----- SUPPLIED DATA -----
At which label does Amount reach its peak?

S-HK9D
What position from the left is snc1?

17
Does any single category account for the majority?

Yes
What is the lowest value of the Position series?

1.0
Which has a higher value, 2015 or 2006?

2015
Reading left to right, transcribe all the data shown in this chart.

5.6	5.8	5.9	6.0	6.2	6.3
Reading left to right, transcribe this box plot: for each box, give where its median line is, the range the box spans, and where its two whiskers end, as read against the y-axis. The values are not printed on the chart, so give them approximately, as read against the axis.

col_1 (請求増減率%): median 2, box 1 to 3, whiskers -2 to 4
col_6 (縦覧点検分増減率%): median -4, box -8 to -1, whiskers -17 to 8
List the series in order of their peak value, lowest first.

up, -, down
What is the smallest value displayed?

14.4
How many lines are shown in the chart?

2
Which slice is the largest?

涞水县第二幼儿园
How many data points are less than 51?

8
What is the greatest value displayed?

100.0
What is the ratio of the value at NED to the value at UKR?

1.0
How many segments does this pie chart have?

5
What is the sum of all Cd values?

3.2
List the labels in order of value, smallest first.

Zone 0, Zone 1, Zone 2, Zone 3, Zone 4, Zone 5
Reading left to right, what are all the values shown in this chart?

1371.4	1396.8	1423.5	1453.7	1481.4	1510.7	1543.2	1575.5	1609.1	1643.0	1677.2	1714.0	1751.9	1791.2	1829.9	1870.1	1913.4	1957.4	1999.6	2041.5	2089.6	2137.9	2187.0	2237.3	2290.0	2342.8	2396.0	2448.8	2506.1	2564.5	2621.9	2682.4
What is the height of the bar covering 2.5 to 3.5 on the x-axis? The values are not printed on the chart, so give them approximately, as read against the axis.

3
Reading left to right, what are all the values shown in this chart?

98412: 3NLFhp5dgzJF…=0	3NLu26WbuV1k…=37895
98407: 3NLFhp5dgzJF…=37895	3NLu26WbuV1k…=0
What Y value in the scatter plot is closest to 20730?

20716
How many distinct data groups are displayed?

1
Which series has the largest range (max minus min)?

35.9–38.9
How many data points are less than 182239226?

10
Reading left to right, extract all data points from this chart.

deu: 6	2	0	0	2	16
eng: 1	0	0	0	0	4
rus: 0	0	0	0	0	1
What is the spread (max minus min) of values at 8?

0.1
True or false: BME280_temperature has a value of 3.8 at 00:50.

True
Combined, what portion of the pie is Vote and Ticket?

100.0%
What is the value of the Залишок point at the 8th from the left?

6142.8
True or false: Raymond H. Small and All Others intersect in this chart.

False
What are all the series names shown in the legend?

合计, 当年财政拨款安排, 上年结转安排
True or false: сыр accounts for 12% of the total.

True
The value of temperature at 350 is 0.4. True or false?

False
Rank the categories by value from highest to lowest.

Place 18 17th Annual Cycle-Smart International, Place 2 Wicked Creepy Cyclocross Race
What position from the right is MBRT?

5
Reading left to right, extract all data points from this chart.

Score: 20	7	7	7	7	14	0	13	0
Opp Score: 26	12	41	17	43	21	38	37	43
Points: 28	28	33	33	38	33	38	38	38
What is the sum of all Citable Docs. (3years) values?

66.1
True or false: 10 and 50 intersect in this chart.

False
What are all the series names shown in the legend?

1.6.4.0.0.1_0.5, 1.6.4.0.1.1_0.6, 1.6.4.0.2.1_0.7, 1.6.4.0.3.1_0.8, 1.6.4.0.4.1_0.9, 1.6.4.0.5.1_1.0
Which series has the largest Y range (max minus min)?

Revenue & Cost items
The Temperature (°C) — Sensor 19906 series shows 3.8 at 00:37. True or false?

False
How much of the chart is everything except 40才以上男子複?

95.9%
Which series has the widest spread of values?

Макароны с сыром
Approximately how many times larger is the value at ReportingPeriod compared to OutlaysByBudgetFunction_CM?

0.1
-----
§ **YOUR OBJECTIVE**:
Put every line of the listing above into a Markdown table with the columns Row and Line. Number the rows in order and omit blank lines.

§ **EXERCISE ANSWER**:
| Row | Line |
|---|---|
| 1 | At which label does Amount reach its peak? |
| 2 | S-HK9D |
| 3 | What position from the left is snc1? |
| 4 | 17 |
| 5 | Does any single category account for the majority? |
| 6 | Yes |
| 7 | What is the lowest value of the Position series? |
| 8 | 1.0 |
| 9 | Which has a higher value, 2015 or 2006? |
| 10 | 2015 |
| 11 | Reading left to right, transcribe all the data shown in this chart. |
| 12 | 5.6	5.8	5.9	6.0	6.2	6.3 |
| 13 | Reading left to right, transcribe this box plot: for each box, give where its median line is, the range the box spans, and where its two whiskers end, as read against the y-axis. The values are not printed on the chart, so give them approximately, as read against the axis. |
| 14 | col_1 (請求増減率%): median 2, box 1 to 3, whiskers -2 to 4 |
| 15 | col_6 (縦覧点検分増減率%): median -4, box -8 to -1, whiskers -17 to 8 |
| 16 | List the series in order of their peak value, lowest first. |
| 17 | up, -, down |
| 18 | What is the smallest value displayed? |
| 19 | 14.4 |
| 20 | How many lines are shown in the chart? |
| 21 | 2 |
| 22 | Which slice is the largest? |
| 23 | 涞水县第二幼儿园 |
| 24 | How many data points are less than 51? |
| 25 | 8 |
| 26 | What is the greatest value displayed? |
| 27 | 100.0 |
| 28 | What is the ratio of the value at NED to the value at UKR? |
| 29 | 1.0 |
| 30 | How many segments does this pie chart have? |
| 31 | 5 |
| 32 | What is the sum of all Cd values? |
| 33 | 3.2 |
| 34 | List the labels in order of value, smallest first. |
| 35 | Zone 0, Zone 1, Zone 2, Zone 3, Zone 4, Zone 5 |
| 36 | Reading left to right, what are all the values shown in this chart? |
| 37 | 1371.4	1396.8	1423.5	1453.7	1481.4	1510.7	1543.2	1575.5	1609.1	1643.0	1677.2	1714.0	1751.9	1791.2	1829.9	1870.1	1913.4	1957.4	1999.6	2041.5	2089.6	2137.9	2187.0	2237.3	2290.0	2342.8	2396.0	2448.8	2506.1	2564.5	2621.9	2682.4 |
| 38 | What is the height of the bar covering 2.5 to 3.5 on the x-axis? The values are not printed on the chart, so give them approximately, as read against the axis. |
| 39 | 3 |
| 40 | Reading left to right, what are all the values shown in this chart? |
| 41 | 98412: 3NLFhp5dgzJF…=0	3NLu26WbuV1k…=37895 |
| 42 | 98407: 3NLFhp5dgzJF…=37895	3NLu26WbuV1k…=0 |
| 43 | What Y value in the scatter plot is closest to 20730? |
| 44 | 20716 |
| 45 | How many distinct data groups are displayed? |
| 46 | 1 |
| 47 | Which series has the largest range (max minus min)? |
| 48 | 35.9–38.9 |
| 49 | How many data points are less than 182239226? |
| 50 | 10 |
| 51 | Reading left to right, extract all data points from this chart. |
| 52 | deu: 6	2	0	0	2	16 |
| 53 | eng: 1	0	0	0	0	4 |
| 54 | rus: 0	0	0	0	0	1 |
| 55 | What is the spread (max minus min) of values at 8? |
| 56 | 0.1 |
| 57 | True or false: BME280_temperature has a value of 3.8 at 00:50. |
| 58 | True |
| 59 | Combined, what portion of the pie is Vote and Ticket? |
| 60 | 100.0% |
| 61 | What is the value of the Залишок point at the 8th from the left? |
| 62 | 6142.8 |
| 63 | True or false: Raymond H. Small and All Others intersect in this chart. |
| 64 | False |
| 65 | What are all the series names shown in the legend? |
| 66 | 合计, 当年财政拨款安排, 上年结转安排 |
| 67 | True or false: сыр accounts for 12% of the total. |
| 68 | True |
| 69 | The value of temperature at 350 is 0.4. True or false? |
| 70 | False |
| 71 | Rank the categories by value from highest to lowest. |
| 72 | Place 18 17th Annual Cycle-Smart International, Place 2 Wicked Creepy Cyclocross Race |
| 73 | What position from the right is MBRT? |
| 74 | 5 |
| 75 | Reading left to right, extract all data points from this chart. |
| 76 | Score: 20	7	7	7	7	14	0	13	0 |
| 77 | Opp Score: 26	12	41	17	43	21	38	37	43 |
| 78 | Points: 28	28	33	33	38	33	38	38	38 |
| 79 | What is the sum of all Citable Docs. (3years) values? |
| 80 | 66.1 |
| 81 | True or false: 10 and 50 intersect in this chart. |
| 82 | False |
| 83 | What are all the series names shown in the legend? |
| 84 | 1.6.4.0.0.1_0.5, 1.6.4.0.1.1_0.6, 1.6.4.0.2.1_0.7, 1.6.4.0.3.1_0.8, 1.6.4.0.4.1_0.9, 1.6.4.0.5.1_1.0 |
| 85 | Which series has the largest Y range (max minus min)? |
| 86 | Revenue & Cost items |
| 87 | The Temperature (°C) — Sensor 19906 series shows 3.8 at 00:37. True or false? |
| 88 | False |
| 89 | How much of the chart is everything except 40才以上男子複? |
| 90 | 95.9% |
| 91 | Which series has the widest spread of values? |
| 92 | Макароны с сыром |
| 93 | Approximately how many times larger is the value at ReportingPeriod compared to OutlaysByBudgetFunction_CM? |
| 94 | 0.1 |